While their metabolism adapted to different climates during the evolutionary process, a feature that allowed them to cope with the cold did not develop equally for all Homo sapiens.
A new study published in the American Journal of Human Genetics has found that people who do not have the alpha-actinin-3 protein in their muscle fibers are more resistant to the cold.
A study by researchers at the Lithuanian University of Sports (LSU) found that 1 in 5 people do not have this protein and that these people are “very resistant to cold”.
1.5 billion people in the world do not have the alpha-actinin-3 protein. Scientists believe that this is due to a mutation in the ACTN3 gene that carries the protein codes.
Muscles are made up of many fibers that look like long steel cables. Proteins known as actin and myosin help to contract these muscle fibers.
Muscle fibers are divided into fast contractile fibers and slow contractile fibers, slow contractile fibers conserve energy, and fast contractile fibers use energy.

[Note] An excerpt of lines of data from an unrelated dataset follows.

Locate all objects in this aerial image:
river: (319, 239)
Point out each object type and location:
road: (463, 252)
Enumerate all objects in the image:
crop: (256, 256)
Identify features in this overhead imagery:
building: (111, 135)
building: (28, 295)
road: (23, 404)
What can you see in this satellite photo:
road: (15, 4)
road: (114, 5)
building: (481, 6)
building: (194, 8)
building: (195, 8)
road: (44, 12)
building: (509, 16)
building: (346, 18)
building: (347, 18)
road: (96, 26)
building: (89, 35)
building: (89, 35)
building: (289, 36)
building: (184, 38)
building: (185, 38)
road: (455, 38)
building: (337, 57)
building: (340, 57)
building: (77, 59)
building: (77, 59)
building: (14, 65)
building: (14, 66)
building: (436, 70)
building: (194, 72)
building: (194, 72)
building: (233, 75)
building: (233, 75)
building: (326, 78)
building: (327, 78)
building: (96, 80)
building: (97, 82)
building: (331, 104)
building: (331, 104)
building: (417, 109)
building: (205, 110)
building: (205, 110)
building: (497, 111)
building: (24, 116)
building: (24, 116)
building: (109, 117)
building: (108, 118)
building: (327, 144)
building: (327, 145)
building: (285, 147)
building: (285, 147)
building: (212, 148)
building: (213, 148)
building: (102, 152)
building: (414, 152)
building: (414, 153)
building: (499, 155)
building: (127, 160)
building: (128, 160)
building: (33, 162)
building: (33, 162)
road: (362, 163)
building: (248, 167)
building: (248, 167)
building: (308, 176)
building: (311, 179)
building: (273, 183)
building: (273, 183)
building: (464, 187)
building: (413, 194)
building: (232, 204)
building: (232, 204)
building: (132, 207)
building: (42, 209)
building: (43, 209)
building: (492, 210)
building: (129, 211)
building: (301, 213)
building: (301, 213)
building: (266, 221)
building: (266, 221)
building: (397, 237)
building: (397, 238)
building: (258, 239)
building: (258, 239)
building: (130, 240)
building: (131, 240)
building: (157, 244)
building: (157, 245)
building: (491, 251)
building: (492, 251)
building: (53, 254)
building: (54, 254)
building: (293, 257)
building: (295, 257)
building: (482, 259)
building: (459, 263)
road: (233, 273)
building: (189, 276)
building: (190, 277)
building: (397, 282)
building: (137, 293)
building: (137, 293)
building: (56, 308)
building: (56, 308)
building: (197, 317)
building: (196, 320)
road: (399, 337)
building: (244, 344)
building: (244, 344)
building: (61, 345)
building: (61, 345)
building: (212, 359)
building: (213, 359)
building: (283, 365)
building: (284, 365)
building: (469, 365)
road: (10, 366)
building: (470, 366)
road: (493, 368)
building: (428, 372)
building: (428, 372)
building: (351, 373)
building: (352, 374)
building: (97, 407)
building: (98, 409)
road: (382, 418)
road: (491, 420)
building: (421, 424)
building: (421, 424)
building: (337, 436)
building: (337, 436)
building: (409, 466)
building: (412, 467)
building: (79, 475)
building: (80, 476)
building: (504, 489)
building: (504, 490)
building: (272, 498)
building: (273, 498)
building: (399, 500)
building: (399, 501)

The alpha-actinin-3 protein is found in rapidly shrinking fibers.
Therefore, people who do not have the alpha-actinin-3 protein will be able to resist the cold thanks to the slower contraction fibers.
“Slowly contractile fibers effectively generate heat. Alpha-actin-3 protein deficiency does not cause tremors when exposed to cold. Instead, they conserve energy by increasing the number of muscles.”
The scientists said the findings also play an important role in the study of hereditary disorders such as muscular dystrophy.